[Start of Attachment]

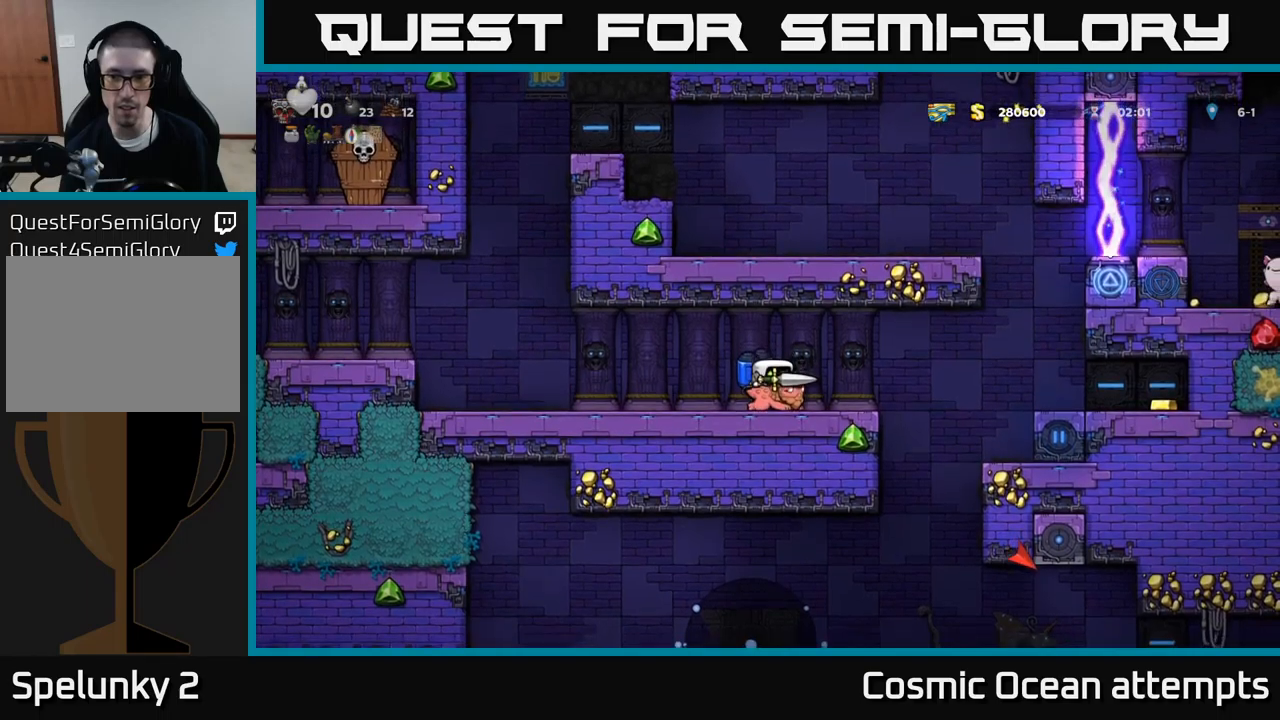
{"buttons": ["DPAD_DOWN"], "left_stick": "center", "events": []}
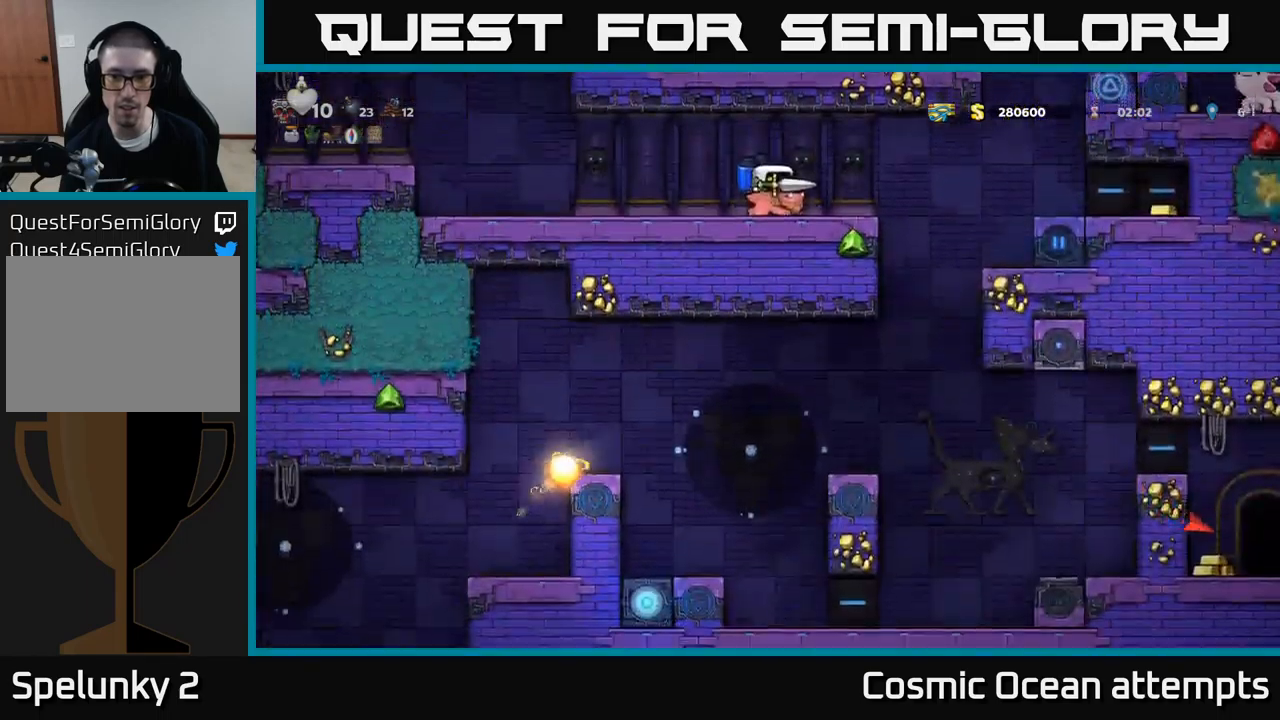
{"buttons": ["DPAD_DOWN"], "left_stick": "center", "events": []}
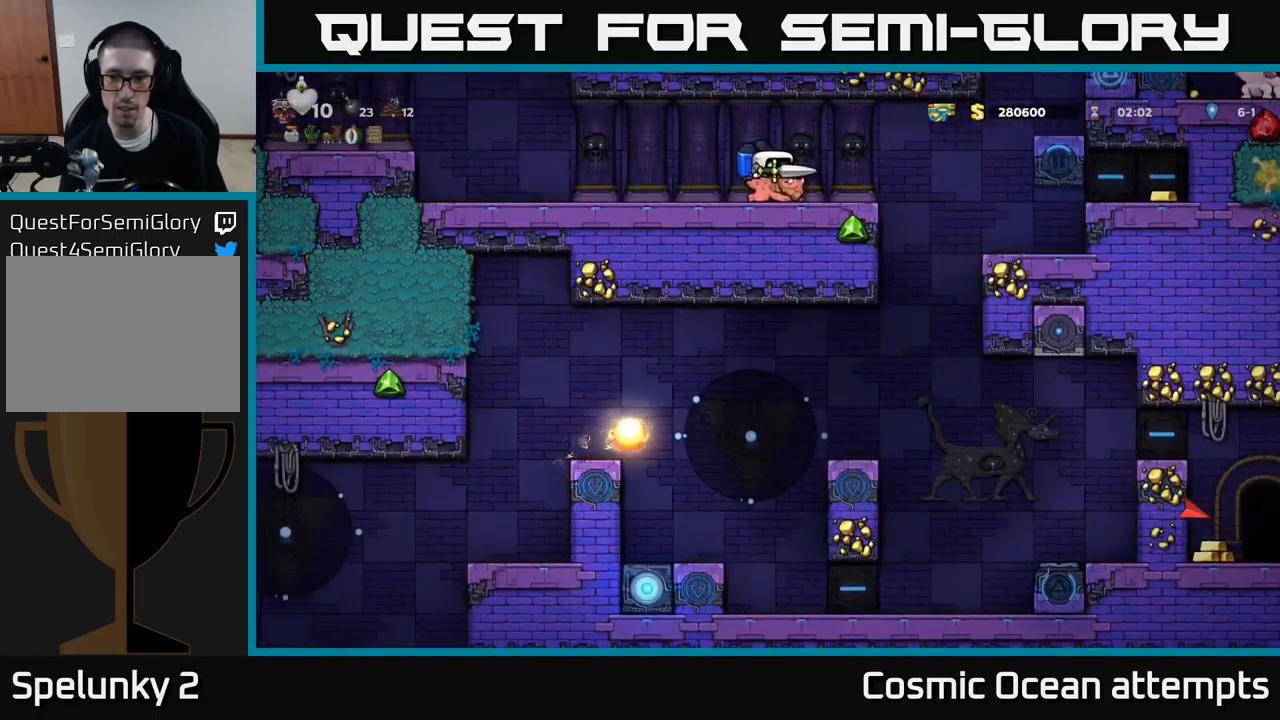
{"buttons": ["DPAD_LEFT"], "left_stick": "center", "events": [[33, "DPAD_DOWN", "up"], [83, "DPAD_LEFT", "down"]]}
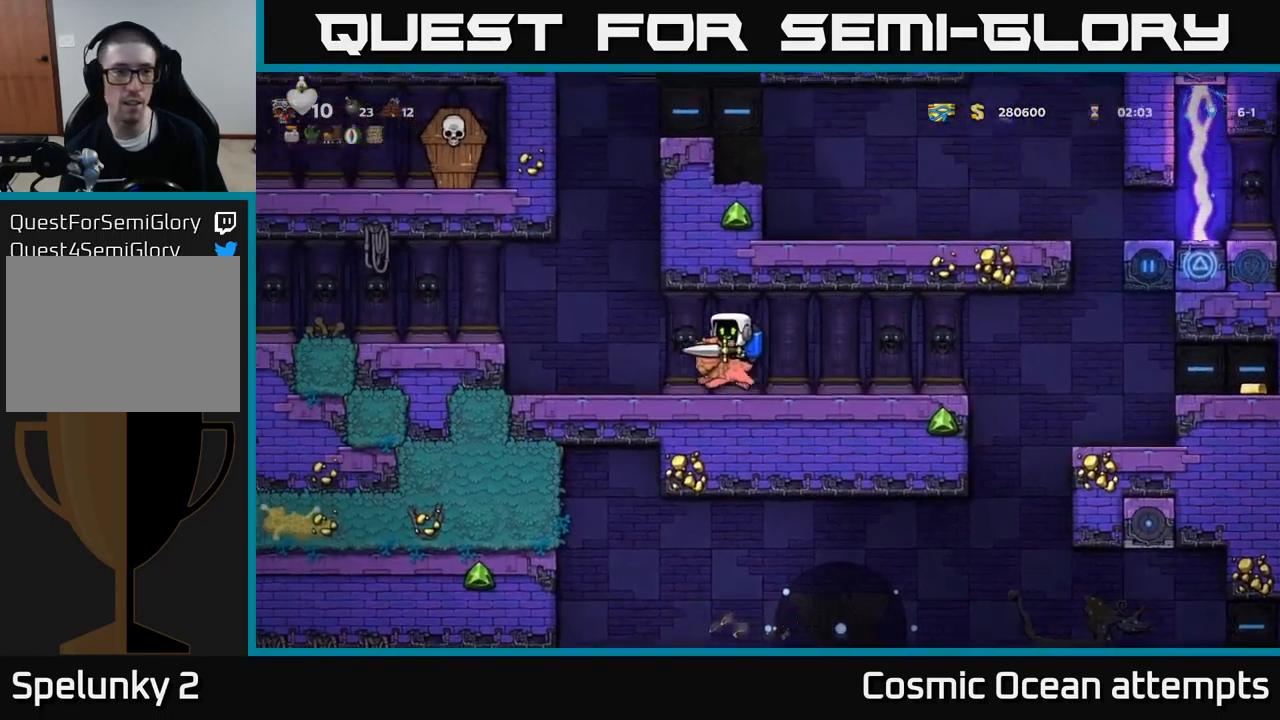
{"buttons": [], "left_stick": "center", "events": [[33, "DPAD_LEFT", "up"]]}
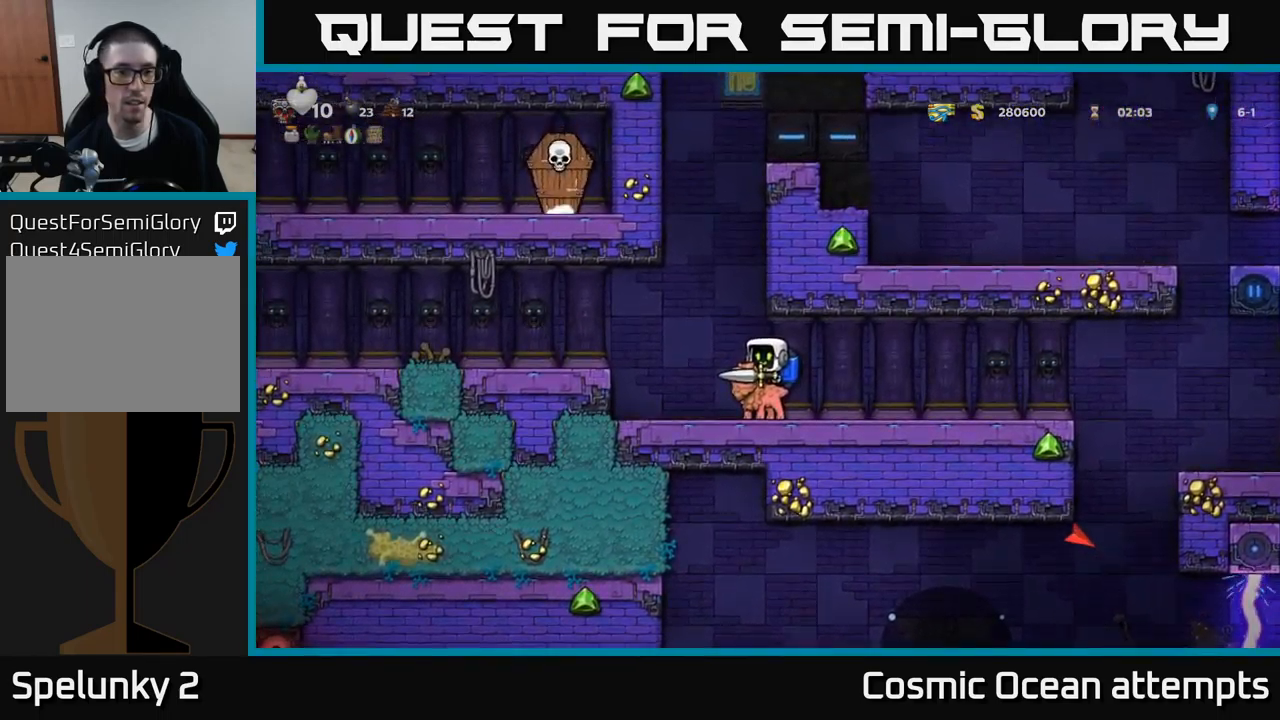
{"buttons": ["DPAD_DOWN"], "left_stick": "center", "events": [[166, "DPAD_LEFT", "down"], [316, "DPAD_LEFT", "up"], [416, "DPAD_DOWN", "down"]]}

[End of Attachment]

### [Task description]
Give back the material above word for word; no picture belongs in it.

### [Answer to the problem]
{"buttons": ["DPAD_DOWN"], "left_stick": "center", "events": []}
{"buttons": ["DPAD_DOWN"], "left_stick": "center", "events": []}
{"buttons": ["DPAD_LEFT"], "left_stick": "center", "events": [[33, "DPAD_DOWN", "up"], [83, "DPAD_LEFT", "down"]]}
{"buttons": [], "left_stick": "center", "events": [[33, "DPAD_LEFT", "up"]]}
{"buttons": ["DPAD_DOWN"], "left_stick": "center", "events": [[166, "DPAD_LEFT", "down"], [316, "DPAD_LEFT", "up"], [416, "DPAD_DOWN", "down"]]}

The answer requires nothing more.